===== Source text =====

The 2018 Havering London Borough Council election was held on 3 May 2018 to elect members of Havering London Borough Council in Greater London. Elections were held for all 54 seats on the council. This was on the same day as other local elections.

Summary of results
The Conservative Party gained three seats, increasing its number of councillors to 25. It consolidated its position as the largest group on the council, but did not gain overall control.

Havering Residents Association lost two seats, reducing its number of councillors to 17. However, it remained the second largest party on the council. Of its 17 councillors, eight represent Hornchurch Residents' Association, six Upminster and Cranham Residents' Association and three Harold Wood Hill Park Residents Association.

The Labour Party gained four seats, increasing its number of councillors to five. It is now the third largest party on the council.

Rainham and Wennington Independent Residents Group held three seats and South Hornchurch Independent Residents Group held two. Together, they form the Independent Residents' Group. The Harold Hill Independent Party won one seat.

=====

■ Problems to work on
1 > Decide whether each statement agrees with the Havering election text, answering yes or no and quoting the words that decide it: (a) The Conservative Party won overall control of the council. (b) The Labour Party ended up with five councillors. (c) Havering Residents Association gained two seats.
2 > Return the part of the Havering election text from "Havering Residents Association" up to and including "won one seat.", copied word for word.
The entries that come next are separate material and are not part of the Havering election text.

===== Listed entries =====

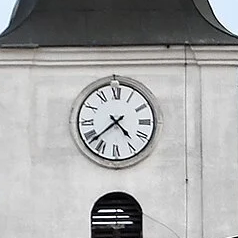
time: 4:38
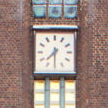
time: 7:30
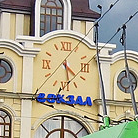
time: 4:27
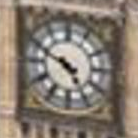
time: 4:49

=====
===== Listed entries =====

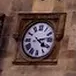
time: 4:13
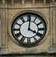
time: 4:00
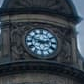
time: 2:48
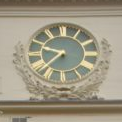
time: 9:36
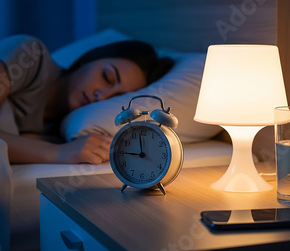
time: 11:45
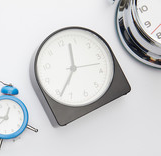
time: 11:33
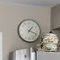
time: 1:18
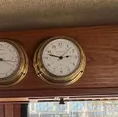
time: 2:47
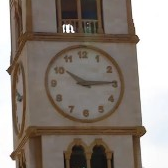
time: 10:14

=====

■ Answers to the problems
1 >
(a) No: "but did not gain overall control."
(b) Yes: "increasing its number of councillors to five."
(c) No: "Havering Residents Association lost two seats"

2 >
Havering Residents Association lost two seats, reducing its number of councillors to 17. However, it remained the second largest party on the council. Of its 17 councillors, eight represent Hornchurch Residents' Association, six Upminster and Cranham Residents' Association and three Harold Wood Hill Park Residents Association.

The Labour Party gained four seats, increasing its number of councillors to five. It is now the third largest party on the council.

Rainham and Wennington Independent Residents Group held three seats and South Hornchurch Independent Residents Group held two. Together, they form the Independent Residents' Group. The Harold Hill Independent Party won one seat.